Your task: List each line of the data that holds the string "Energy", please.

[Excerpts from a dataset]
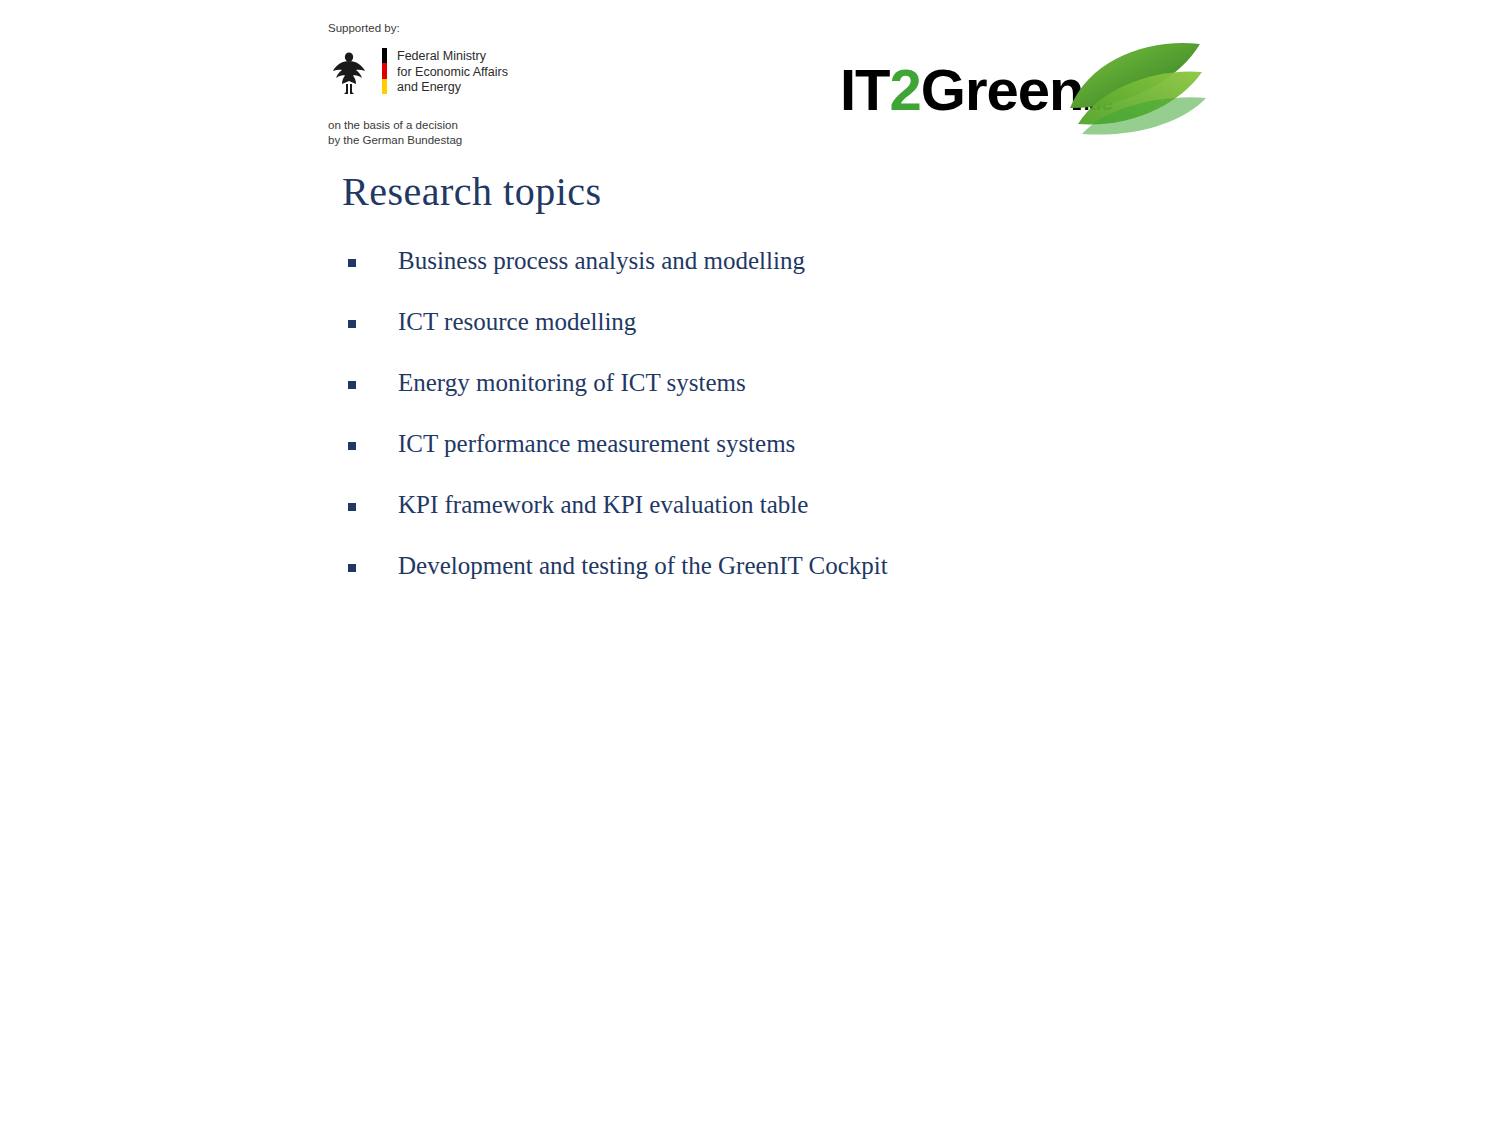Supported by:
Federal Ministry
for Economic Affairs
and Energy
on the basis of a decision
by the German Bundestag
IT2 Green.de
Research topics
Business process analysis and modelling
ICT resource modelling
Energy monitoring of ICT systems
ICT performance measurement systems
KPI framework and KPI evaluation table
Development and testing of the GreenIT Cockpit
* * *
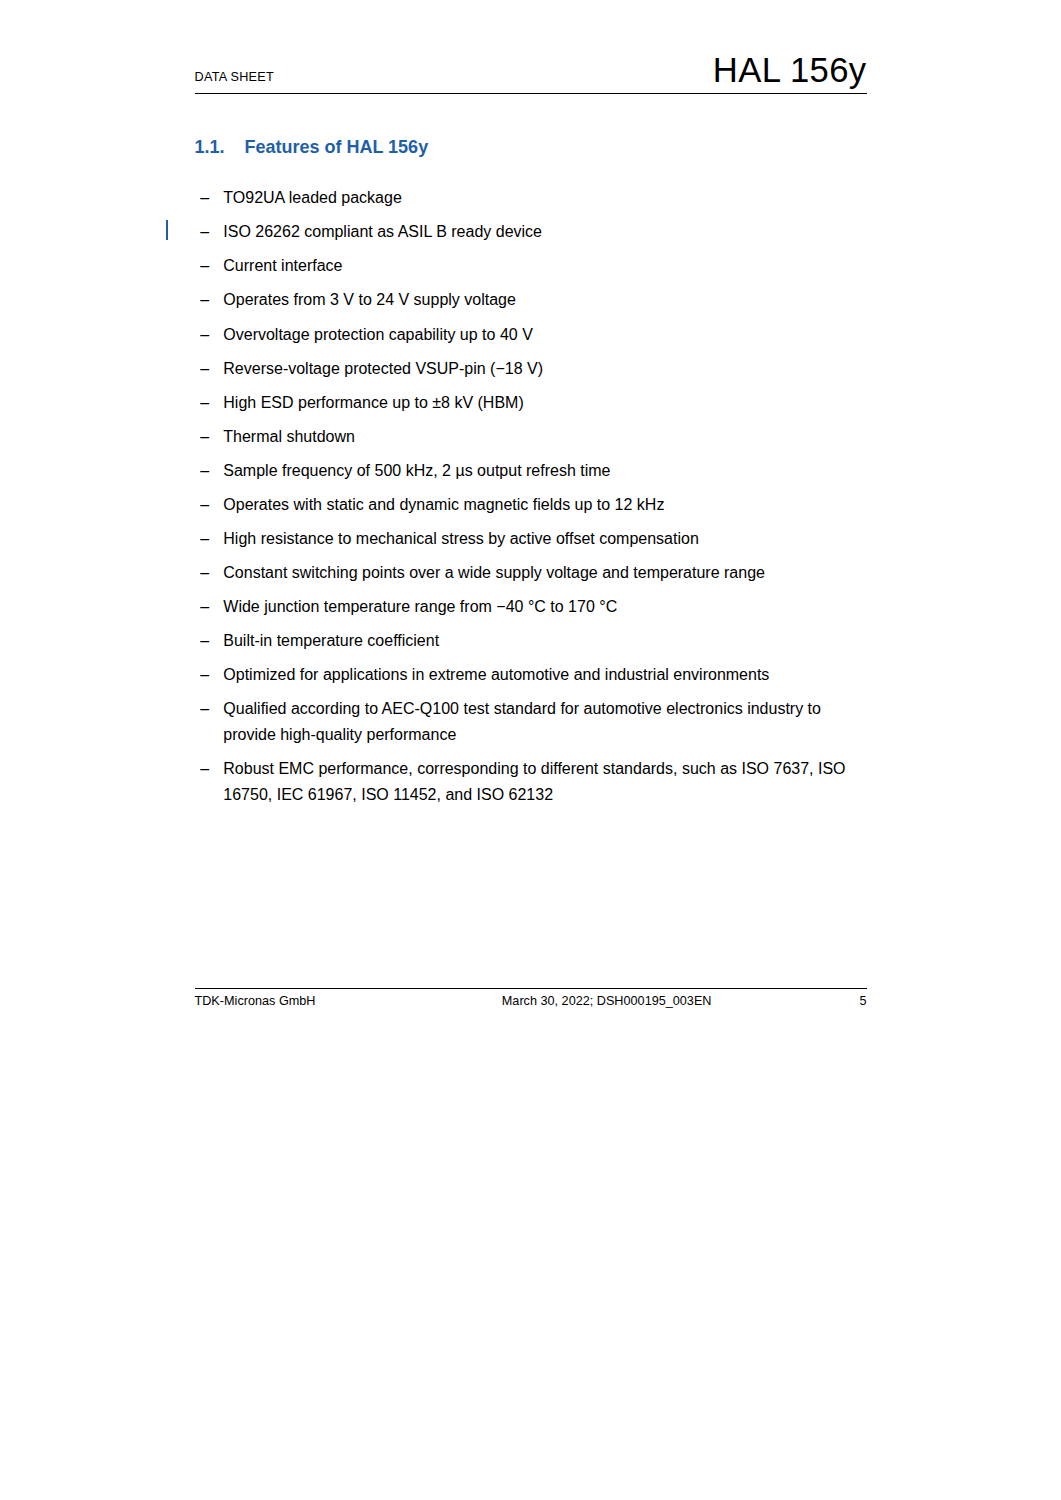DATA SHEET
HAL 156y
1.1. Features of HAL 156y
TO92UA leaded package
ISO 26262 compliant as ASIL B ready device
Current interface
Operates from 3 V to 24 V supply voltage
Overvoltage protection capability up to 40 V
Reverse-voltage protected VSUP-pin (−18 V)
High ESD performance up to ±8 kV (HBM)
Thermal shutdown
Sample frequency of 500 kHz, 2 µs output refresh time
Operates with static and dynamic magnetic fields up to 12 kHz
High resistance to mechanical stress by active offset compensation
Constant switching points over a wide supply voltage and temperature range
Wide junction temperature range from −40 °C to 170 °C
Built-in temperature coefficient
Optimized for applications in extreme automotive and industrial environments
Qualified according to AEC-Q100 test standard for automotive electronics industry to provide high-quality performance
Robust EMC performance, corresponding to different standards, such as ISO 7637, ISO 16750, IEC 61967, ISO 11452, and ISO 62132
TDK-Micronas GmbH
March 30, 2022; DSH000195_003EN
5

Your solution:
and Energy
Energy monitoring of ICT systems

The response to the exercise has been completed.